Flores nocturnas
Por: José I. Delgado Bahena
Octavio Paz dijo que la poesía es el antídoto del lugar común, de la palabra domesticada; y con esto nos lleva a reflexionar sobre la importancia de esta forma de comunicar nuestros sentimientos y nuestras emociones más íntimas para reconstruir nuestro mundo, el interno y el externo, a través del lenguaje, de la palabra y de los silencios, de los recursos que el poeta emplea para compartirnos su visión de lo cotidiano, de lo que ocurre entre su mente y su mano, entre el sueño y la podredumbre de estar vivo.
Siempre que un poeta emerge sobre las vicisitudes de cada día, hay que reconocer que la palabra aún vibra, que no pasa desapercibido el dolor, el amor, la nostalgia, la melancolía, la injusticia, la identidad. Por eso, al leer a José Carlos, el poeta que ahora nos ofrece su poemario “Flores nocturnas”, con cinco apartados en los que ha tratado de concentrar, por temas, su voz interna con la que abre su pecho y nos dice: aquí estoy, este soy, esta es mi historia.
Deseo, Duelo, Muerte, Existencia y Extravío, son los temas en los que ineludiblemente, correlaciona el que, al parecer, hizo a un lado: el amor. Y digo “al parecer” porque, ¿quién podría pensar que en algún momento, el amor queda excluido de nuestras vidas? Por amor se mata, por amor se muere, por amor se vive, el amor nos duele y por amor nos entregamos en el deseo carnal sin reservas ni límites. Sin embargo, en la resistencia o quizá la resiliencia en el tema del amor, dice: “Me condené a no amarte”, y reconoce: “Pero aún estás en mis tristezas, en mis llagas, en la historia sin contar, en los besos con tu nombre”, entonces remata: “no he abandonado la posibilidad de que tu futuro tenga un espacio junto al mío”.

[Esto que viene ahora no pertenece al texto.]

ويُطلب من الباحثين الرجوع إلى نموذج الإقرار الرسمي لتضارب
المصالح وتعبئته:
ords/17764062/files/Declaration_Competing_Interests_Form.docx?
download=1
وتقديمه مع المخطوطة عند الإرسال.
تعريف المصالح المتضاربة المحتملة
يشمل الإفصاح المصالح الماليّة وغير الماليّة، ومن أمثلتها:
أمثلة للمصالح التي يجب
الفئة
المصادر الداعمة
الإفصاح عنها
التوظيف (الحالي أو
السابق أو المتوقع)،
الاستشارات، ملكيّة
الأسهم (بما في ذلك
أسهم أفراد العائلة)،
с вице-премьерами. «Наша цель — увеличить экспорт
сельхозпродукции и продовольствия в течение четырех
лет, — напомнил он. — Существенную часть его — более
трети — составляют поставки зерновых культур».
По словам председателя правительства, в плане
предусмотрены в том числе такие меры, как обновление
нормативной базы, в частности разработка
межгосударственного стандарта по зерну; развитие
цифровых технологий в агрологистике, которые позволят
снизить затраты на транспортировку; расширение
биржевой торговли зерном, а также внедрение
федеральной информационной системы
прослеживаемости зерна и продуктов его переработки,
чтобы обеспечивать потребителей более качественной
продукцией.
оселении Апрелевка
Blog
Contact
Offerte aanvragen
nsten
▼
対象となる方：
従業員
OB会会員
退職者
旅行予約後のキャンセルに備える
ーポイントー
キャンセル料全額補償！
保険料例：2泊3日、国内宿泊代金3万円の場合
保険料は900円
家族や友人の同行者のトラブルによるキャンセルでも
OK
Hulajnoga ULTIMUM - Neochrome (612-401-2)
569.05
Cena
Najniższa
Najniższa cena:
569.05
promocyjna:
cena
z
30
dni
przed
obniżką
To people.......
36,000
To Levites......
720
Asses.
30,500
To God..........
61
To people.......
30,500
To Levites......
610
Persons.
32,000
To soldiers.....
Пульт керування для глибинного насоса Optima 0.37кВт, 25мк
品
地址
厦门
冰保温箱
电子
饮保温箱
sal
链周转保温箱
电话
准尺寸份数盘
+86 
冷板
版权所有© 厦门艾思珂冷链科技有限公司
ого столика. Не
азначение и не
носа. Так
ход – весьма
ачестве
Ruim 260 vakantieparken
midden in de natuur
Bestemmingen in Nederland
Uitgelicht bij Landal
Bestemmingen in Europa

Algo de su poesía la he leído antes de este libro. Aunque tal vez debo decir: algo de José Carlos ya he conocido por medio de los poemas que hemos compartido en la columna del Diario 21 “Reacción Poética”. Desde entonces, en sus versos, escuché el grito de su alma errante, a veces, y solidaria en otras ocasiones, donde ha impregnado cada palabra del silencio supremo que le da su sensibilidad.
“Los ánimos me sacuden/ buscando a la suerte que un día me abandonó,/ la monotonía me sigue como sombra”, nos dice en uno de los textos y remata, el mismo poema: “Mi guitarra es mi bandera,/ mi refugio/ y mi condena.”
¿Por qué el hombre, el ser humano, decide que lo mismo que le da cobijo le destruye?
Por supuesto, la poesía, más que explicarla, hay que sentirla, vivirla, porque también es refugio y condena, como en el caso de José Carlos.
¿Por qué “Flores nocturnas” para el título del poemario? Quizá sea un cuestionamiento que Carlos deberá responder, si quiere, porque, como dije; la poesía no se explica; queda a libertad del lector su interpretación y hacer suya la sensibilidad del autor; porque, como en el caso de nuestro poeta, él ya cumplió al deshojar sus flores en la oscuridad del pensamiento y en la claridad de sus lamentos.
He tenido la oportunidad de convivir en algunas ocasiones con nuestro poeta y desde entonces, tal vez por mi costumbre de observar y de analizar a las personas, para verlas como personajes de futuras historias, advertí en su mirada apagada, llorosa, distante a veces, que en su corazón vibraba el deseo de darse a través de sus palabras.
Más de cuarenta poemas con un vocabulario diáfano que, con los recursos que la literatura le provee y, seguramente, bajo el escrutinio de un mentor que le guio en la elaboración, preparación y edición de su poemario, José Carlos Castañeda, originario de Iguala de la Independencia, quien, además, es egresado de la facultad de Ingeniería Civil por el Instituto Tecnológico de México, y ha realizado múltiples obras de ingeniería y construcción en las que destaca su creatividad e imaginación, agregando una visión armónica de los espacios en proyectos arquitectónicos, ahora nos entrega, como escritor entusiasta, estos poemas con el persistente valor de la sensibilidad y la cruda realidad, en los que explora las diversas facetas de la vida, seguramente por la necesidad de externar, en ellos, el peso de los sentimientos y encontrar, así, el alivio, la permanencia y la perpetuidad.